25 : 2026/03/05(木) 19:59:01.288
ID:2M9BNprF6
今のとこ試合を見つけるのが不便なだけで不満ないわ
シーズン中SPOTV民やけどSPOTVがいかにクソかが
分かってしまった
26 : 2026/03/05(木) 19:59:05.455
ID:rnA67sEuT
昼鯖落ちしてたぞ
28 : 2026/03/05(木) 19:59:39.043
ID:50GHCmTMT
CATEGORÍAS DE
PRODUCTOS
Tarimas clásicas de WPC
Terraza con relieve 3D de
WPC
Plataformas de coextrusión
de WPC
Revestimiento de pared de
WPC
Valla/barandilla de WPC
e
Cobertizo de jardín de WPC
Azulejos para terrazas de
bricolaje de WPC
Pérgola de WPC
•••••
Extract every one of the lines above, reproducing each character for character and keeping them in their original order.

25 : 2026/03/05(木) 19:59:01.288
ID:2M9BNprF6
今のとこ試合を見つけるのが不便なだけで不満ないわ
シーズン中SPOTV民やけどSPOTVがいかにクソかが
分かってしまった
26 : 2026/03/05(木) 19:59:05.455
ID:rnA67sEuT
昼鯖落ちしてたぞ
28 : 2026/03/05(木) 19:59:39.043
ID:50GHCmTMT
CATEGORÍAS DE
PRODUCTOS
Tarimas clásicas de WPC
Terraza con relieve 3D de
WPC
Plataformas de coextrusión
de WPC
Revestimiento de pared de
WPC
Valla/barandilla de WPC
e
Cobertizo de jardín de WPC
Azulejos para terrazas de
bricolaje de WPC
Pérgola de WPC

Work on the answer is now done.